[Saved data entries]
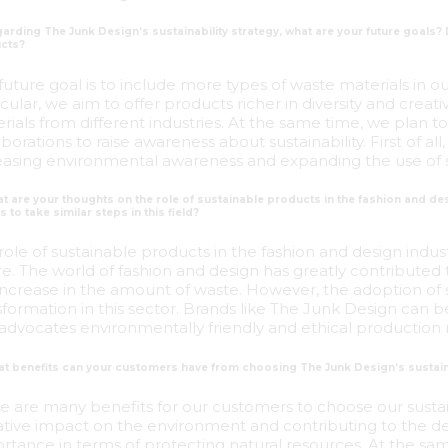
arding The Junk Design’s sustainability strategy, what are your future goals?
cts?
future goal is to include more types of waste materials in 
icular, we aim to offer products richer in diversity and creati
rials from different industries. At the same time, we plan t
aborations to raise awareness about sustainability. First of 
easing environmental awareness and expanding the use of 
at are your thoughts on the role of sustainable products in the fashion and 
 to take similar steps in this field?
role of sustainable products in the fashion and design indu
re. The world of fashion and design has greatly contributed 
increase in the amount of waste. However, the adoption of 
sformation in this sector. Brands like The Junk Design c
advocates environmentally friendly and ethical production 
at benefits can your customers have from choosing The Junk Design’s sustai
e are many benefits for our customers to choose our sustain
tive impact on the environment and contributing to the de
rtance in terms of protecting natural resources. At the s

▶ [Directive]: Give every line of the listing as a JSON list of strings, one string per line, leaving out blank lines and the pictures.

▶ [Solution]:
[
  "arding The Junk Design’s sustainability strategy, what are your future goals?",
  "cts?",
  "future goal is to include more types of waste materials in ",
  "icular, we aim to offer products richer in diversity and creati",
  "rials from different industries. At the same time, we plan t",
  "aborations to raise awareness about sustainability. First of ",
  "easing environmental awareness and expanding the use of ",
  "at are your thoughts on the role of sustainable products in the fashion and ",
  " to take similar steps in this field?",
  "role of sustainable products in the fashion and design indu",
  "re. The world of fashion and design has greatly contributed ",
  "increase in the amount of waste. However, the adoption of ",
  "sformation in this sector. Brands like The Junk Design c",
  "advocates environmentally friendly and ethical production ",
  "at benefits can your customers have from choosing The Junk Design’s sustai",
  "e are many benefits for our customers to choose our sustain",
  "tive impact on the environment and contributing to the de",
  "rtance in terms of protecting natural resources. At the s"
]